Exercise aim: Reproduce every line of the material below word for word, with nothing changed or left out.

(Saved data entries)
· · ·

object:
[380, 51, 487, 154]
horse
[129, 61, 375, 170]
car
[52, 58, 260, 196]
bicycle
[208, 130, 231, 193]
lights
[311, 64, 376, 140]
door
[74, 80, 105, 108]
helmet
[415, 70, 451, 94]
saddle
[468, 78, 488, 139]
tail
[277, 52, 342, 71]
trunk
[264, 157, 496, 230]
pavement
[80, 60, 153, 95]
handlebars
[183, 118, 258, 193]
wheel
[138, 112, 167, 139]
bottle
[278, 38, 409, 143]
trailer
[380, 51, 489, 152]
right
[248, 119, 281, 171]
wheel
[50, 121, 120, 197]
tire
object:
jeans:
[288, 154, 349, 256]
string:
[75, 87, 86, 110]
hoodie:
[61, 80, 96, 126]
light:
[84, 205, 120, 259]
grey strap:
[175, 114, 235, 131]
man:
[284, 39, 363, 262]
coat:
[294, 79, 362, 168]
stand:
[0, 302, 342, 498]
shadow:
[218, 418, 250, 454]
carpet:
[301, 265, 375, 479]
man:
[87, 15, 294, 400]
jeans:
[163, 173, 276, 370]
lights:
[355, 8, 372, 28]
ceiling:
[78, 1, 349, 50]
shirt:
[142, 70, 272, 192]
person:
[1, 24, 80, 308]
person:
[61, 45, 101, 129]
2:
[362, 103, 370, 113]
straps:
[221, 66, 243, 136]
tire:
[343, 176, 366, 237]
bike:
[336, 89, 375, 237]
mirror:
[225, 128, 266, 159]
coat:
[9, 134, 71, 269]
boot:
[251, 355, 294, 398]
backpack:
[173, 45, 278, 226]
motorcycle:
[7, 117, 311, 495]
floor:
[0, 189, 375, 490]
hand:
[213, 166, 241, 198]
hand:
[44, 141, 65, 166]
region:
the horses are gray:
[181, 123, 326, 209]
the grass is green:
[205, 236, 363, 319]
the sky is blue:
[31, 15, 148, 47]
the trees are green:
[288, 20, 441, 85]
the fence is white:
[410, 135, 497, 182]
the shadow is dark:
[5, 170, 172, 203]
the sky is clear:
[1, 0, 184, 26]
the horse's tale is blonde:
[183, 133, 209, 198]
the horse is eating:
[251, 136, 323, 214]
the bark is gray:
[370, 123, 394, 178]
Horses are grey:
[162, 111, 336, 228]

· · ·

Written answer:
object:
[380, 51, 487, 154]
horse
[129, 61, 375, 170]
car
[52, 58, 260, 196]
bicycle
[208, 130, 231, 193]
lights
[311, 64, 376, 140]
door
[74, 80, 105, 108]
helmet
[415, 70, 451, 94]
saddle
[468, 78, 488, 139]
tail
[277, 52, 342, 71]
trunk
[264, 157, 496, 230]
pavement
[80, 60, 153, 95]
handlebars
[183, 118, 258, 193]
wheel
[138, 112, 167, 139]
bottle
[278, 38, 409, 143]
trailer
[380, 51, 489, 152]
right
[248, 119, 281, 171]
wheel
[50, 121, 120, 197]
tire
object:
jeans:
[288, 154, 349, 256]
string:
[75, 87, 86, 110]
hoodie:
[61, 80, 96, 126]
light:
[84, 205, 120, 259]
grey strap:
[175, 114, 235, 131]
man:
[284, 39, 363, 262]
coat:
[294, 79, 362, 168]
stand:
[0, 302, 342, 498]
shadow:
[218, 418, 250, 454]
carpet:
[301, 265, 375, 479]
man:
[87, 15, 294, 400]
jeans:
[163, 173, 276, 370]
lights:
[355, 8, 372, 28]
ceiling:
[78, 1, 349, 50]
shirt:
[142, 70, 272, 192]
person:
[1, 24, 80, 308]
person:
[61, 45, 101, 129]
2:
[362, 103, 370, 113]
straps:
[221, 66, 243, 136]
tire:
[343, 176, 366, 237]
bike:
[336, 89, 375, 237]
mirror:
[225, 128, 266, 159]
coat:
[9, 134, 71, 269]
boot:
[251, 355, 294, 398]
backpack:
[173, 45, 278, 226]
motorcycle:
[7, 117, 311, 495]
floor:
[0, 189, 375, 490]
hand:
[213, 166, 241, 198]
hand:
[44, 141, 65, 166]
region:
the horses are gray:
[181, 123, 326, 209]
the grass is green:
[205, 236, 363, 319]
the sky is blue:
[31, 15, 148, 47]
the trees are green:
[288, 20, 441, 85]
the fence is white:
[410, 135, 497, 182]
the shadow is dark:
[5, 170, 172, 203]
the sky is clear:
[1, 0, 184, 26]
the horse's tale is blonde:
[183, 133, 209, 198]
the horse is eating:
[251, 136, 323, 214]
the bark is gray:
[370, 123, 394, 178]
Horses are grey:
[162, 111, 336, 228]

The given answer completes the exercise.